Es geht bei der Nachfolge um Gottes Zuwendung, um Erlösung und Freiheit. Letztlich geht es um die Frage, wie ich ein erfülltes, hoffnungsvolles Leben führen kann. Dazu haben Menschen seit Jahrtausenden bestimmte Regeln und Werte aufgestellt. Mittels religiöser Vorschriften versuchten sie, Gott gnädig zu stimmen und ein ihm wohlgefälliges Leben zu führen. Das nennt der Petrusbrief den „nichtigen Wandel nach der Väter Weise“, denn letztlich führt er nicht zur Erfüllung und Erlösung. Doch wie kommt es dazu?

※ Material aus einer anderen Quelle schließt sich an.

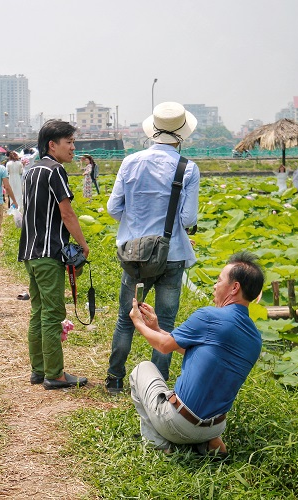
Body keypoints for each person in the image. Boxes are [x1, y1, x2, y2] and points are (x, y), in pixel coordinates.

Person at [129, 252, 265, 457]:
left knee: (142, 369)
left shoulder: (210, 316)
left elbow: (164, 347)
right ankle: (207, 443)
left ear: (234, 288)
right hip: (216, 427)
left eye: (219, 281)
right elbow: (193, 349)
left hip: (178, 423)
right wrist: (156, 328)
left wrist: (138, 323)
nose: (215, 286)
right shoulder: (255, 338)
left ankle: (160, 445)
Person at [105, 102, 200, 394]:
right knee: (166, 322)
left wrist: (136, 224)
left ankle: (115, 378)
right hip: (172, 255)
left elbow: (113, 208)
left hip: (135, 254)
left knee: (126, 317)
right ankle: (156, 387)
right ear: (181, 133)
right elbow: (188, 218)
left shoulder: (130, 161)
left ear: (152, 130)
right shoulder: (188, 167)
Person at [18, 119, 90, 390]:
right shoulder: (55, 169)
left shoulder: (31, 170)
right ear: (52, 145)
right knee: (52, 314)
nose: (73, 148)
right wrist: (83, 244)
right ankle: (55, 375)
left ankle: (39, 370)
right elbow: (67, 212)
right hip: (49, 254)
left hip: (30, 252)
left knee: (38, 312)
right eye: (69, 142)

Gold und Silber spielen keine Rolle. Es hat keinen Freikauf gegeben aus den todbringenden Strukturen von Angst, Unterdrückung und Perspektivlosigkeit. Stattdessen ist vom Lamm die Rede. Das Lamm kennen wir aus vielen bildlichen Darstellungen im Zusammenhang von Kirche. In vielen Kirchenfenstern und auf Altarbildern erkennen wir das Lamm. Auch unser Osterlamm erinnert daran. Das Lamm ist ein Bild für Unschuld, für Reinheit, aber auch für das hilflose Kleine.

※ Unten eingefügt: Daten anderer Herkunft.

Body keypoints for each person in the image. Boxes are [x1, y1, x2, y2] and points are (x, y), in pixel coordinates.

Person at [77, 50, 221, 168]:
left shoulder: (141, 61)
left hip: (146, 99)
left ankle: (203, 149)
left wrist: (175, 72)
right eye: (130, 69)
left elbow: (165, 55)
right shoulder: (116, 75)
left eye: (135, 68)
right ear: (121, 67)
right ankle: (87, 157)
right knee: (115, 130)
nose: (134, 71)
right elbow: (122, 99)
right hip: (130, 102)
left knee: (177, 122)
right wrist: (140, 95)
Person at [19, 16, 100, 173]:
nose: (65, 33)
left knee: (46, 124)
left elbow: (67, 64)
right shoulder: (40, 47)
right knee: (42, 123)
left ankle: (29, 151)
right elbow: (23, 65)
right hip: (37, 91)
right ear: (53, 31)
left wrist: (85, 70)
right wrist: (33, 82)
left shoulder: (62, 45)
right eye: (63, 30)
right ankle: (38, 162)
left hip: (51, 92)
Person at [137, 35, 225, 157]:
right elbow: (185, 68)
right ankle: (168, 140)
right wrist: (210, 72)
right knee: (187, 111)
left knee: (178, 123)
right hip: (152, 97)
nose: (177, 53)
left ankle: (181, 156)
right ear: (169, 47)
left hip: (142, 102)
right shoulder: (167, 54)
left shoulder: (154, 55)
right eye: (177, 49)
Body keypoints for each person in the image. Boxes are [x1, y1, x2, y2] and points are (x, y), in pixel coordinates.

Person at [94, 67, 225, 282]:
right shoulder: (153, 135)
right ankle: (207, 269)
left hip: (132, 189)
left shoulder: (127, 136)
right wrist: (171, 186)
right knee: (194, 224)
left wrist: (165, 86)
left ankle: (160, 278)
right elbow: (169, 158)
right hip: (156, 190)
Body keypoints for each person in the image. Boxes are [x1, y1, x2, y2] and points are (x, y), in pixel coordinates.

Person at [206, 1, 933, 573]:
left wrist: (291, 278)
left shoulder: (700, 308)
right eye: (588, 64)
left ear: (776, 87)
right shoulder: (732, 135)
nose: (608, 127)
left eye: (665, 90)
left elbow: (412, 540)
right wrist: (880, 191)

Zur Zeit des jüdischen Tempels wurden Lämmer als wertvolle Opfergabe am Tempel dargebracht. Alle Schuld und Wut, alle Verzweiflung und Verachtung luden die Menschen sinnbildlich auf dieses Lamm, was dann für Gott geopfert wurde. Dieses Bild überträgt das Neue Testament auf Jesus Christus. Er ist das unschuldige Lamm, das für uns gestorben ist.

Alles, was bis dahin trennend zwischen Gott und Menschen stand, ist damit überwunden. Wie hoch ist dieser Preis! Mit nichts ist er zu vergleichen. Gold und Silber können nicht aufwiegen, was Jesus für uns bezahlte. Er bezahlte mit seinem Leben, damit wir leben können.

Das ist die Entscheidungsgrundlage, liebe Gemeinde. Jesu Tod und Auferstehung werden hier als Grund dafür genannt, damit wir Glauben und Hoffnung zu Gott haben, damit wir erlöst aufatmen, befreit leben können. Was für ein Geschenk! Eines aber bleibt noch: Ja oder nein zu sagen, oder mit anderen Worten: Nachfolge ernst zu nehmen.

Deutlich und klar sind die Worte, die wir heute Morgen hören – deutlich und klar sind auch wir zur Entscheidung gerufen. Dazu helfe uns Gott.

Und der Friede Gottes, der höher ist als alle Vernunft, bewahre unsere Herzen und Sinne in Christus Jesus. Amen.